Minister of Industry and Work
- In office 1963–1964
- Preceded by: Ángel María Gianola
- Succeeded by: Francisco Mario Ubillos

Personal details
- Born: April 29, 1922 Santa Lucía, Uruguay
- Died: April 29, 2011 (aged 89)
- Party: National Party (Uruguay)
- Occupation: Politician, lawyer

= Walter Santoro =

Uruguayan lawyer (1922–2011)

Walter Santoro Baratçabal (April 29, 1922 – April 29, 2011) was a Uruguayan lawyer and politician who served as the Minister of Labour and Social Security of his nation from 1963 to 1964.

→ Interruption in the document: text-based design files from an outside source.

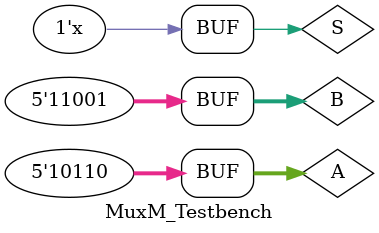
<source format=v>
`timescale 1ns / 1ps


module MuxM_Testbench;

	// Inputs
	reg [4:0] A;
	reg [4:0] B;
	reg S;

	// Outputs
	wire [4:0] Y;

	// Instantiate the Unit Under Test (UUT)
	MuxM uut (
		.A(A), 
		.B(B), 
		.S(S), 
		.Y(Y)
	);

	initial begin
		// Initialize Inputs
		A = 0;
		B = 0;
		S = 0;

		// Wait 100 ns for global reset to finish
		#100;
		A = 5'b10110;
		B = 5'b11001;
		// Add stimulus here

	end
	always
		begin
			S = ~S;
			#100;
		end
endmodule


</source>
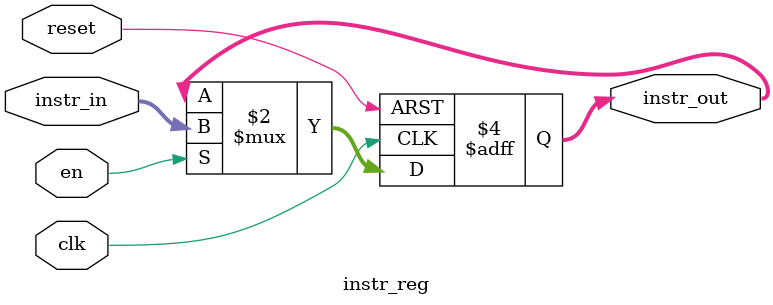
<source format=v>
module instr_reg (
    input wire clk,               // Clock signal
    input wire reset,             // Synchronous reset signal
    input wire en,                // Enable signal to load the instruction
    input wire [31:0] instr_in,   // Input instruction from instruction memory
    output reg [31:0] instr_out   // Output instruction to the decode logic
);

    // Load the instruction on the rising edge of the clock if enabled
    // Reset asynchronously sets the instruction to zero
    always @(posedge clk or posedge reset) begin
        if (reset) begin
            // Clear the instruction register if reset is asserted
            instr_out <= 32'b0;
        end
        else if (en) begin
            // Load the instruction into the register when enabled
            instr_out <= instr_in;
        end
    end

endmodule

</source>
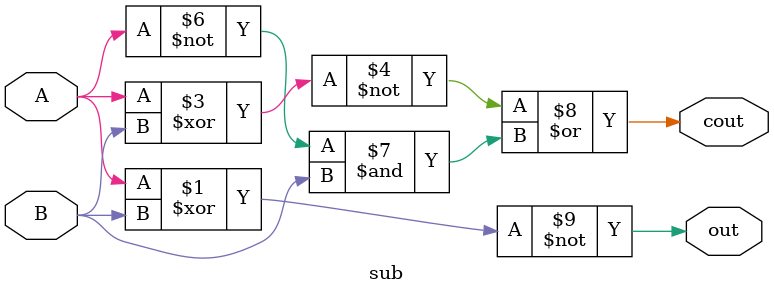
<source format=v>
`timescale 1ns / 1ps


module sub(A, B, out, cout);
    input A, B;
    output out, cout;
    
    
    assign out = A ^ B ^ (1'b1);
    assign cout = (~(A ^ B) & (1'b1)) | (~A & B);
endmodule

</source>
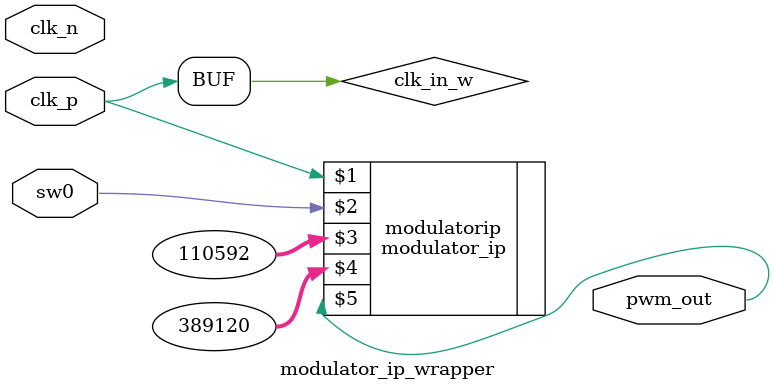
<source format=v>

`define ZEDBOARD;

`timescale 1ns / 1ps

module modulator_ip_wrapper
#( parameter this_module_is_top_p = 1'd1, // indication is this module a top module or not,
                                          // 1'd1 -> module is top, 1'd0 -> module is not top
             depth_p = 8'd8,              // the number of samples in one period of the signal
             width_p  = 8'd12,            // the number of bits used to present amplitude value
             cntampl_value_p = 8'hff      // threshold value for counter,
                                          // it's value should be equal to (2^depth)-1
  )
 
(input clk_p,           // differential input clock signal
 input clk_n,           // differential input clock signal
 input sw0,             // signal made for selecting frequency
 output wire pwm_out    // pulse width modulated signal
// output reg clk_en      // clock enable port used only for MicroZed board
 );

// place the information about the new boards here:
`ifdef LX9        // Spartan-6
localparam real fclk_p = 100000000.0;
`define no_diff_clk
`endif
 
`ifdef ZEDBOARD   // Zynq-7000
localparam real fclk_p = 100000000.0;
`define no_diff_clk
`endif
 
`ifdef ML605      // Virtex-6
localparam real fclk_p = 200000000.0;
`define diff_clk
`endif
 
`ifdef KC705      // Kintex-7
localparam real fclk_p = 200000000.0;
`define diff_clk
`endif

`ifdef MICROZED   // MicroZed
localparam real fclk_p = 33333333.3;
`define no_diff_clk
`endif

`ifdef SOCIUS     // Socius
localparam real fclk_p = 50000000.0;
`define no_diff_clk
`endif


localparam real f_low_p = 1.0;   // first frequency for the PWM signal, specified in Hz
localparam real f_high_p = 3.5;  // second frequency for the PWM signal, specified in Hz									    			             

// c1_p = 95.3674, fclk_p = 100 MHz
localparam real c1_p = (fclk_p /((2**depth_p)*(2**width_p)));

// div_factor_freqhigh_p = 110592
localparam integer c2_p = (c1_p/f_high_p);
localparam integer div_factor_freqhigh_p = (c2_p *(2**width_p));

// div_factor_freqlow_p = 389120
localparam integer c3_p = (c1_p/f_low_p);
localparam integer div_factor_freqlow_p = (c3_p*(2**width_p));

wire clk_in_w;

// in case of MicroZed board we must enable on-board clock generator
// clk_en = 1'b1;

generate
    // if module is top, it has to generate the differential clock buffer in case
    // of a differential clock, otherwise it will get a single ended clock signal
    // from the higher hierarchy
    if (this_module_is_top_p == 1'd1) begin
        `ifdef diff_clk

            IBUFGDS #(
                .DIFF_TERM("FALSE"),   // Differential Termination
                .IBUF_LOW_PWR("TRUE"), // Low power="TRUE", Highest performance="FALSE" 
                .IOSTANDARD("DEFAULT") // Specifies the I/O standard for this buffer
            ) 
            IBUFGDS_inst (
                .O (clk_in_w), // Clock buffer output
                .I (clk_p),    // Diff_p clock buffer input
                .IB(clk_n)     // Diff_n clock buffer input
            );
				  
        `elsif no_diff_clk
				  
            assign clk_in_w=clk_p;
				  
        `endif
    end
    else begin
        assign clk_in_w=clk_p;
    end
endgenerate


// modulator_ip module instance
modulator_ip modulatorip (clk_in_w, sw0, div_factor_freqhigh_p, div_factor_freqlow_p, pwm_out);


endmodule
</source>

He also served as the interim President of Uruguay for a brief period of time during Luis Alberto Lacalle's presidency.

== Biography ==
Walter Santoro was a member of the National Party, and he played a key role before and after the coup d'etat of 1973. He graduated in Law from the University of the Republic and soon became interested in politics.

Following the Uruguayan dictatorship (1973–1985), he decided to remain out of the political scene as a means of showing his disapproval of the government. This decision earned him many followers, among which there are left-wing politicians such as current president José Mujica.

In 1985, when democracy was eventually restored in Uruguay, Santoro was chosen representative from Canelones Department and served as such until 1990, when he became senator for two consecutive periods, from 1990 to 1995 and from this year to 2000.In 1994 he separated from Lacalle and promotes the presidential candidacy of Alberto Volonté the sector Bootstrap . After serving ten years as senator of the Republic, he retired in 2000 and kept a low profile until the time of his death, which took place in Santa Lucía, southern Uruguay, on April 29, 2011.

Santoro's funeral was celebrated at the Legislative Palace, in Montevideo. His remains are buried at Santa Lucía Cemetery.